- _Texto de origem_:
========================

Após mais de 50 meses de sangrenta guerra, a imposição de dogmas religiosos nas regiões ocupadas pelos jihadistas, a perda de moradias e propriedades e o risco permanente a morrer entre o fogo cruzado, milhões de sírios optaram por deixar seus territórios e buscar amparo em lugares seguros.
Mas estas não são as únicas causas destes deslocamentos em massa. Também respondem a manobras políticas desenvolvidas pelos estrategistas que organizaram esta guerra e que estão dirigidas a gerar o caos, a fragmentação do país.
Mas sobretudo, para debilitar as forças armadas do governo sírio de potenciais combatentes que reforçam a capacidade do exército e as milícias.
Segundo o intelectual francês Thierry Meyssan, fundador da Rede Voltaire, além das razões lógicas que impõe o conflito armado entre a população civil, esta onda de imigrantes é consequência da estratégia desenhada pelos Estados Unidos para a região e posta em prática a partir de 2001.
Em uma recente entrevista oferecida por Meyssan ao site sérvio Geopolitika, afirmou que "Washington já não tenta se apoderar do controle dos Estados, mas sim destruir os Estados e de impor um caos que torna impossível organizar algo sem contar com a vontade estadunidense".

========================

- _Dados extraídos_:

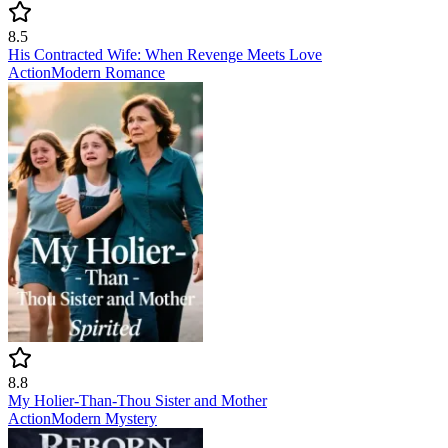
8.5
His Contracted Wife: When Revenge Meets Love
Action
Modern
Romance
8.8
My Holier-Than-Thou Sister and Mother
Action
Modern
Mystery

========================

- _Exercício_: Dê sequência ao texto sobre a saída em massa de sírios do país, começando logo depois da última frase. As entradas são um material à parte, separado do texto.

- _Resposta_:
Para o analista galês, tudo se baseia na aplicação das teorias do filósofo Leo Strauss - paradigma teórico de muitos oficiais do Departamento de Defesa norte-americano -, que afirmam que "o verdadeiro poder não se exerce em uma situação de imobilidade mas, pelo contrário, mediante a destruição de toda forma de resistência".
Olhar internacional
Recentemente, a diretora executiva do Programa Mundial de Alimentos das Nações Unidas (PMA), Ertharin Cousin, solicitou à comunidade internacional 163 milhões de dólares para garantir o apoio aos refugiados sírios em diferentes países.
Em particular, para atender as necessidades de aproximadamente 1,5 milhões que vivem amontoados na Jordânia, Líbano, Turquia, Iraque e Egito.
Segundo dados publicados por meios de imprensa e oferecidos pela Comissão espanhola de Ajuda ao Refugiado (CEAR), nestas ocasiões uma das principais vias de saída para os refugiados sírios é através das máfias migratórias.
Muitas famílias refugiadas - sublinha um relatório da CEAR - reúnem suas poupanças e chegam a pagar aos traficantes até 4 mil e 500 euros pela viagem de um único passageiro para a Europa, que inclui o bilhete de avião, o passaporte e a documentação falsa.
Explica que os refugiados costumam permanecer na Turquia em vários meses esperando instruções da máfia para dali, e sem levantar suspeitas, voar a diferentes países da América Latina, como Colômbia e Brasil, ainda que os itinerários aéreos possam variar.
Este caos humanitário afeta fundamentalmente às crianças, já que as condições médicas, alimentares, escolares e psicológicas se encarecem e se dificultam, e deixam um saldo de mais de cinco milhões de menores refugiados ou deslocados e a alarmante cifra de 10 mil crianças mortas em consequência da crise.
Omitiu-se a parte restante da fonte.